HANSEN: She's a criminal. I mean, she's performing criminal acts with Lila. But you get the sense of this is an instance where you're kind of rooting for Ray because this is the only way that she can get her life together. And that's kind of, you know, the good woman who has to do bad things in order to keep her kids and to keep her home. And did you know much about illegal smuggling?

Ms. LEO: I did not at any point actually even meet any other smugglers, and I knew nothing of this very northern United States phenomenon, so...

HANSEN: It's interesting, though, when they confront a couple - the Pakistani couple.

(Soundbite of movie "Frozen River")

Ms. LEO: (As Ray Eddy) They're not Chinese.

Ms. UPHAM: (As Lila Littlewolf) They're Pakis.

Ms. LEO: (As Ray Eddy) What's that mean?

Ms. UPHAM: (As Lila Littlewolf) They're from Pakistan.

Ms. LEO: (As Ray Eddy) Well, where is that?

Ms. UPHAM: (As Lila Littlewolf) I don't know. What difference does it make?

Ms. LEO: (As Ray Eddy) Big difference.

Ms. UPHAM: (As Lila Littlewolf) If we wait much longer, we're not going to be able to get back across the river.

Ms. LEO: (As Ray Eddy) Look, I'm not driving just anybody across the border.

Ms. UPHAM: (As Lila Littlewolf) Do you want the money?

HANSEN: How do you prepare for doing a scene that has no dialogue? We talked about the opening scene where it's just a shot of you from the toe up. But there's a scene, for example, where it doesn't really qualify as dialogue, but Ray is trying to put a greeting on her cell phone.

(Soundbite of movie "Frozen River")

Ms. LEO: (As Ray Eddy) Hi, it's me. I can't get to the phone right now. Please leave a message. And Troy, if it's you, please at least let us know you're alive. The boys are really worried about you.

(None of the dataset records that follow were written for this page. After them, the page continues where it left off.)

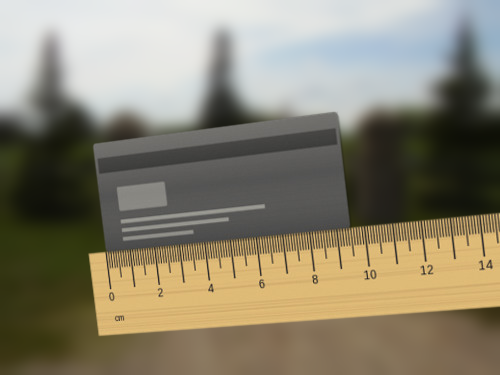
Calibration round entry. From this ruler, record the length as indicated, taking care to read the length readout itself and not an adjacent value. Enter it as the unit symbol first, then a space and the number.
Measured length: cm 9.5
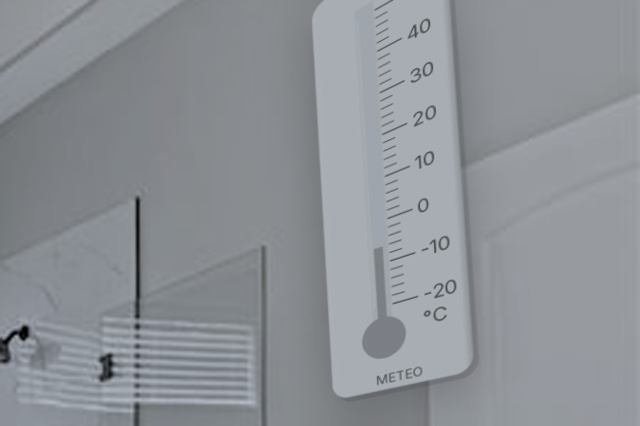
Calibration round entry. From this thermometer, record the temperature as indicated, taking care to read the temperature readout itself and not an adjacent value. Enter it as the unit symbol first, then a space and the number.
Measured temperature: °C -6
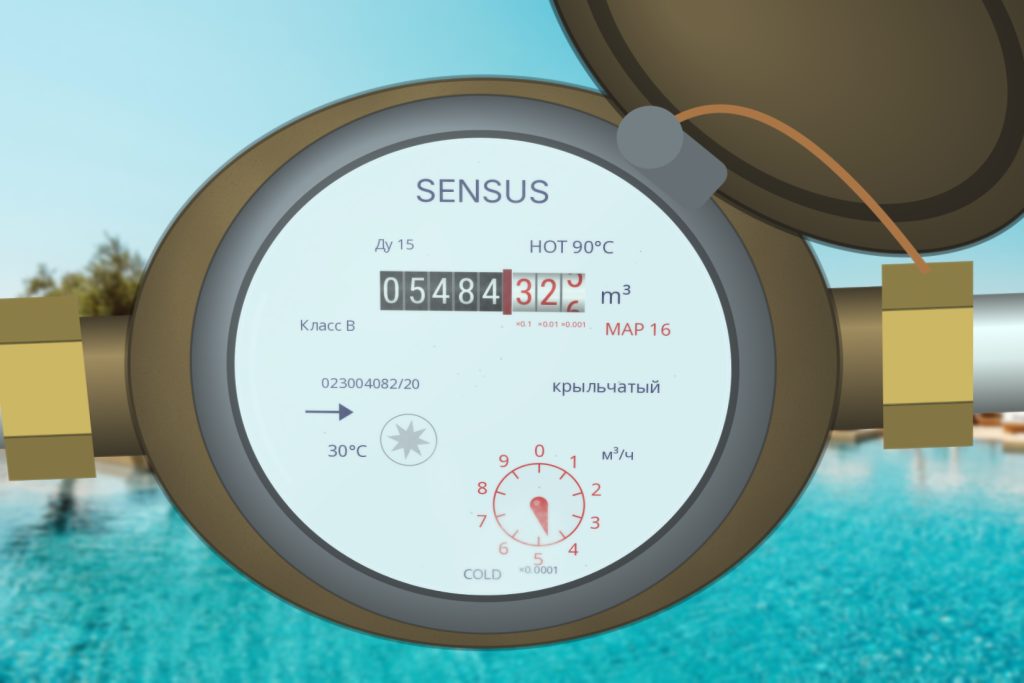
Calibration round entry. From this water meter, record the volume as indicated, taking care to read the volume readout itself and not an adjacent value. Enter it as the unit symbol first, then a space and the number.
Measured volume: m³ 5484.3254
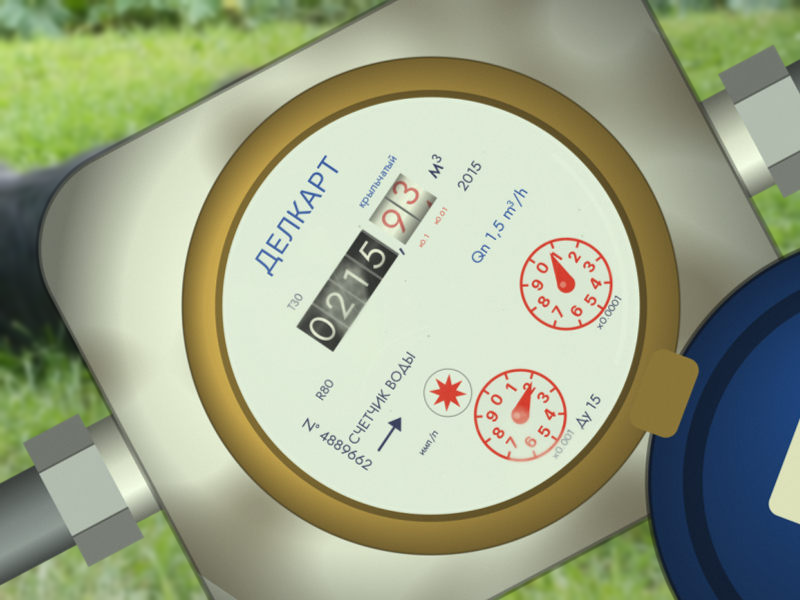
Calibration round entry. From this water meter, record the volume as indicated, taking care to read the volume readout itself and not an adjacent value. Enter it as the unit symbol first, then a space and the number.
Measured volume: m³ 215.9320
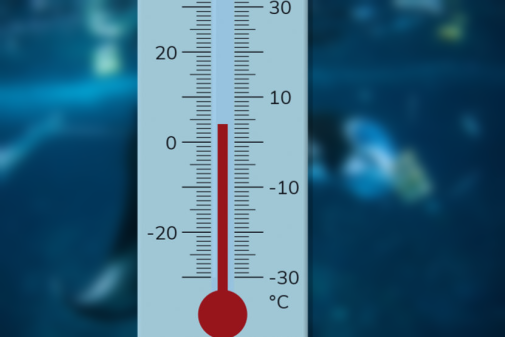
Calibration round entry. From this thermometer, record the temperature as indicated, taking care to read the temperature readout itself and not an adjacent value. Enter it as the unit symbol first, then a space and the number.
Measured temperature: °C 4
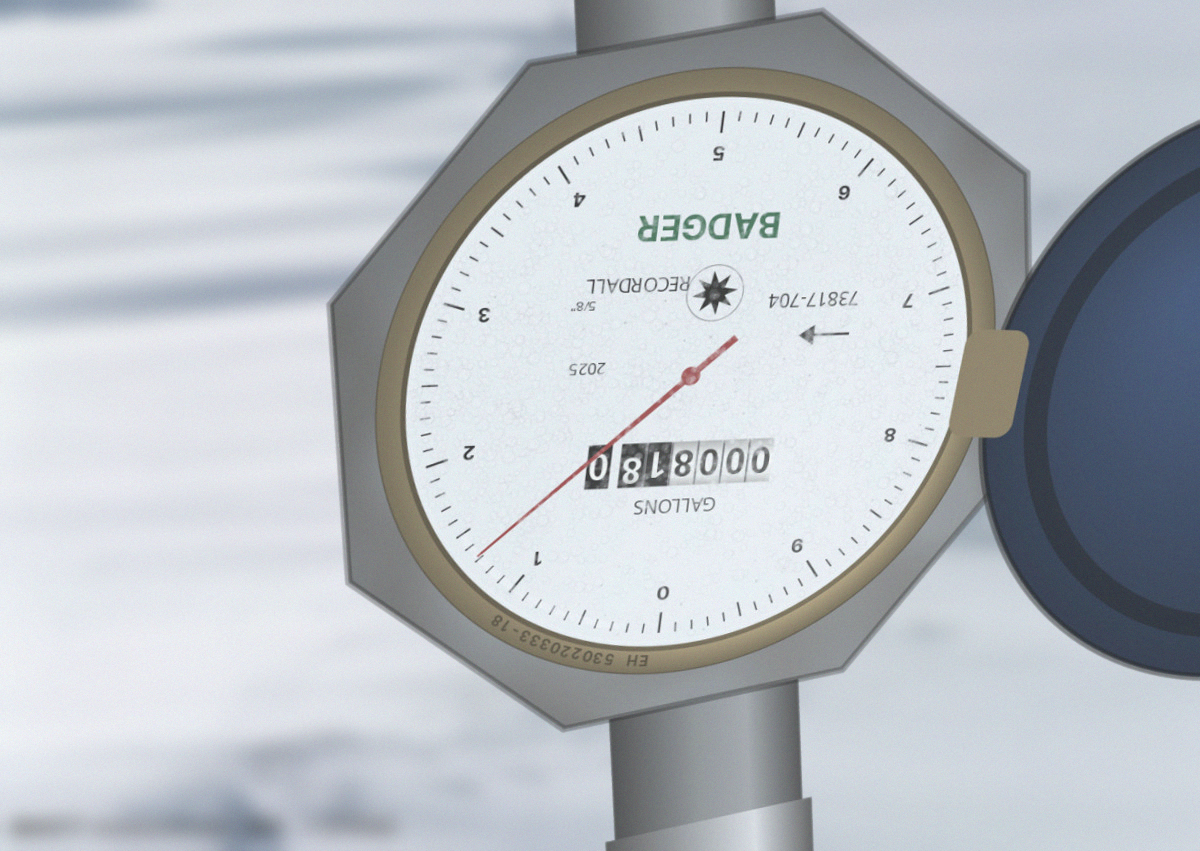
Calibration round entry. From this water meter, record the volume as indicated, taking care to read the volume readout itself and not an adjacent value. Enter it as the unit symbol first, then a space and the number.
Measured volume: gal 8181.3
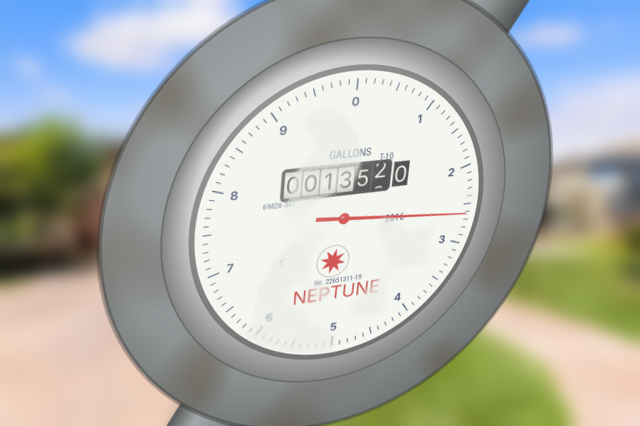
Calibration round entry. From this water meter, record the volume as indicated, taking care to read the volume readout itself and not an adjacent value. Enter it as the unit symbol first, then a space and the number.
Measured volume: gal 13522.6
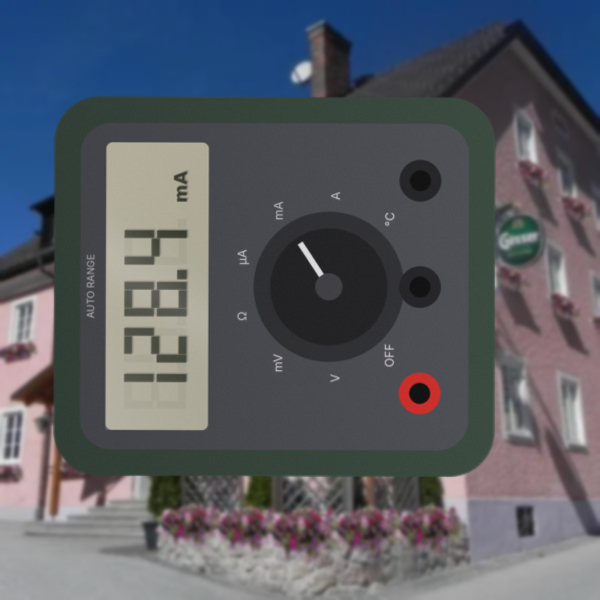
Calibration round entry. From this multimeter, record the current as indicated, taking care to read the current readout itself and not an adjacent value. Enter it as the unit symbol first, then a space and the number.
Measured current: mA 128.4
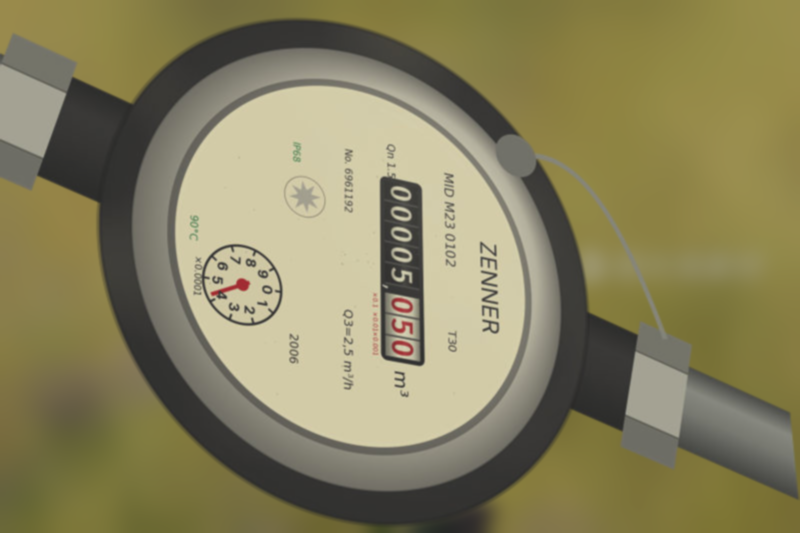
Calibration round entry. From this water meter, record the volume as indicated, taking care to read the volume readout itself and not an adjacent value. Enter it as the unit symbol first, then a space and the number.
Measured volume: m³ 5.0504
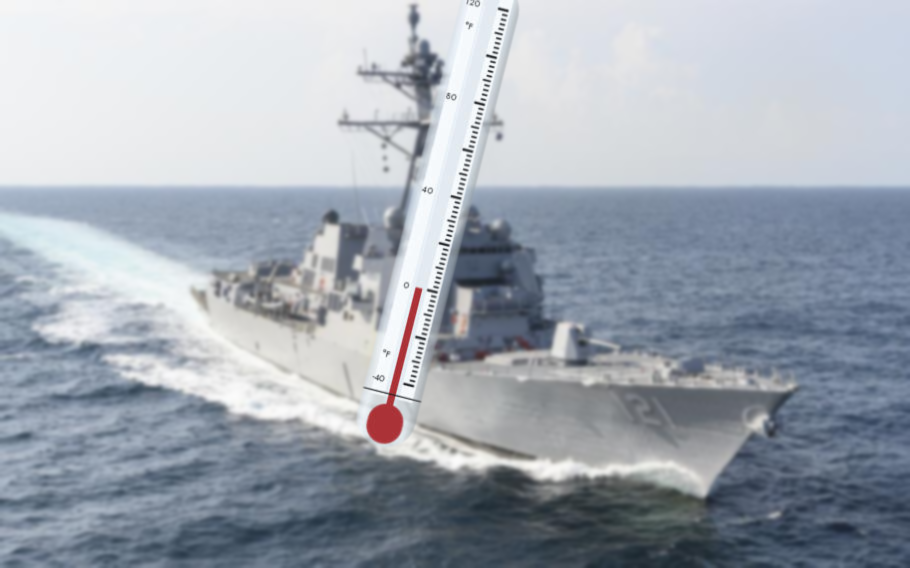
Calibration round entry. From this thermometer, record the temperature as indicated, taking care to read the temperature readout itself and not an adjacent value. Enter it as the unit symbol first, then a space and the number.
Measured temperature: °F 0
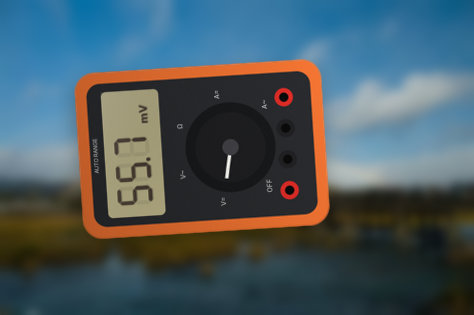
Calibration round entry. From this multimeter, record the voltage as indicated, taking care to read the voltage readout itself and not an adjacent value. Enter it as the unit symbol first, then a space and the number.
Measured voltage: mV 55.7
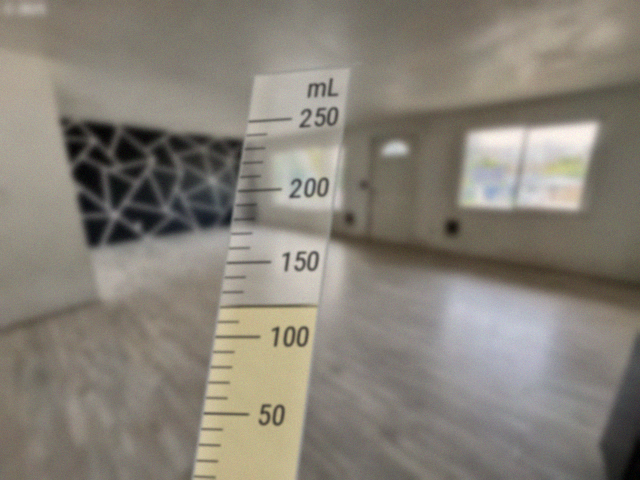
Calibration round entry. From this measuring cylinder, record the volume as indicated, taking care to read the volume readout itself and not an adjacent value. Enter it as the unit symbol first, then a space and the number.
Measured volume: mL 120
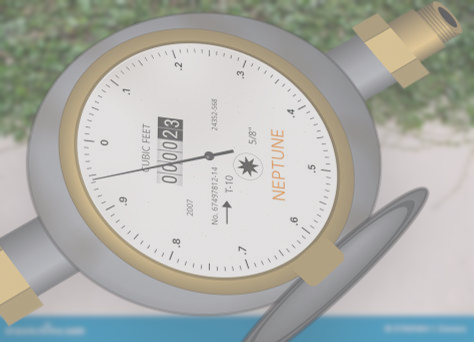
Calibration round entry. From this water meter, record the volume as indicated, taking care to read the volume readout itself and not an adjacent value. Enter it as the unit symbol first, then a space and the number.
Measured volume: ft³ 22.94
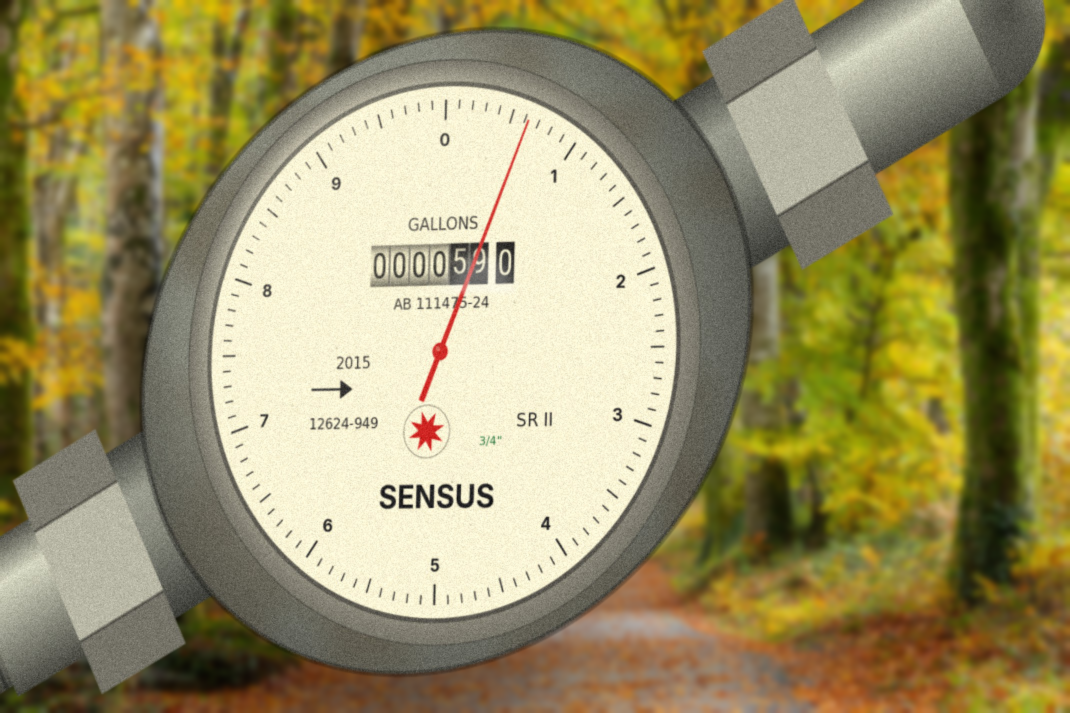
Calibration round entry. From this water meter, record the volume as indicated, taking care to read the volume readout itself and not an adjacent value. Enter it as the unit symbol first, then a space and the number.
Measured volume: gal 590.6
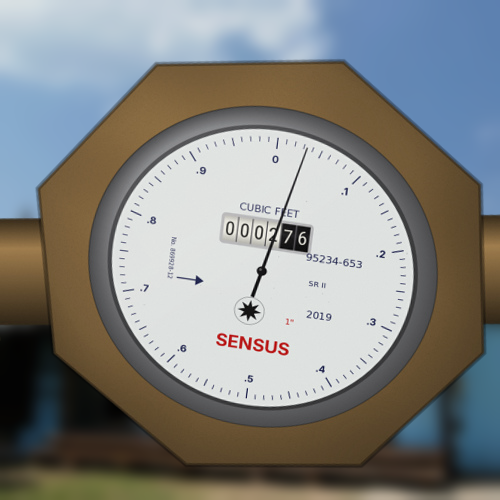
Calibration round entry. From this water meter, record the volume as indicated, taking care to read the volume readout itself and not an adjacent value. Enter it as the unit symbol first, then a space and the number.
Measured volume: ft³ 276.03
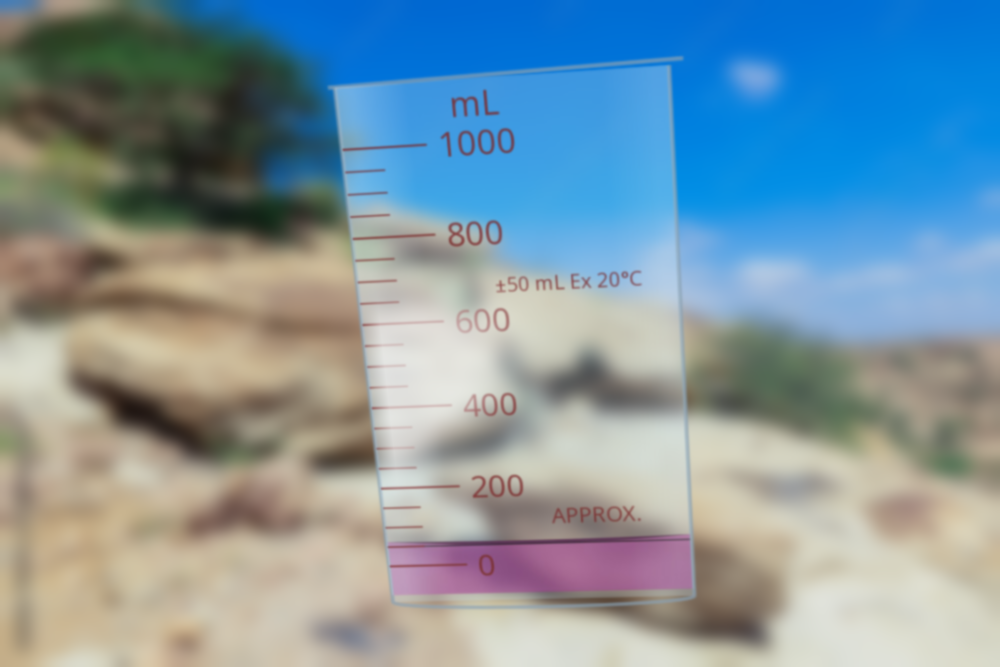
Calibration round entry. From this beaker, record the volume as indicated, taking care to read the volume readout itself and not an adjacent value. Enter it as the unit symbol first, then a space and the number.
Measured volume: mL 50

Ms. LEO: It's so interesting to me how many people respond to that - to be in a house when that scene plays and the audible response from people about it. I think there might be five people in a crowd of a hundred that have not done that themselves at some point - left a message on the telephone answering machine, or the cell phone nowadays, for someone specific who may or may not call, you know. So that's a - there's a great universality in that that I suppose at some point I must have done that myself as well, because it just seemed very familiar.

And so when there's no dialogue in a scene, there is words on a page about that scene. And in an un-dialogued scene, you have to understand perhaps even better what the point of the scene is because you have no dialogue to tell people. So it has to be in thoughts. And thoughts are harder to read, so you have to be even clearer about what it is that you're thinking.

HANSEN: Melissa Leo stars in the film "Frozen River." It was directed by Courtney Hunt. It's in select theaters now. The film received the Grand Jury Prize for Best Feature at the Sundance Film Festival this year. Melissa Leo joined us from the studios of WWNO in New Orleans. Thanks a lot.

Ms. LEO: Many thanks for your time. You keep up the good work, hey.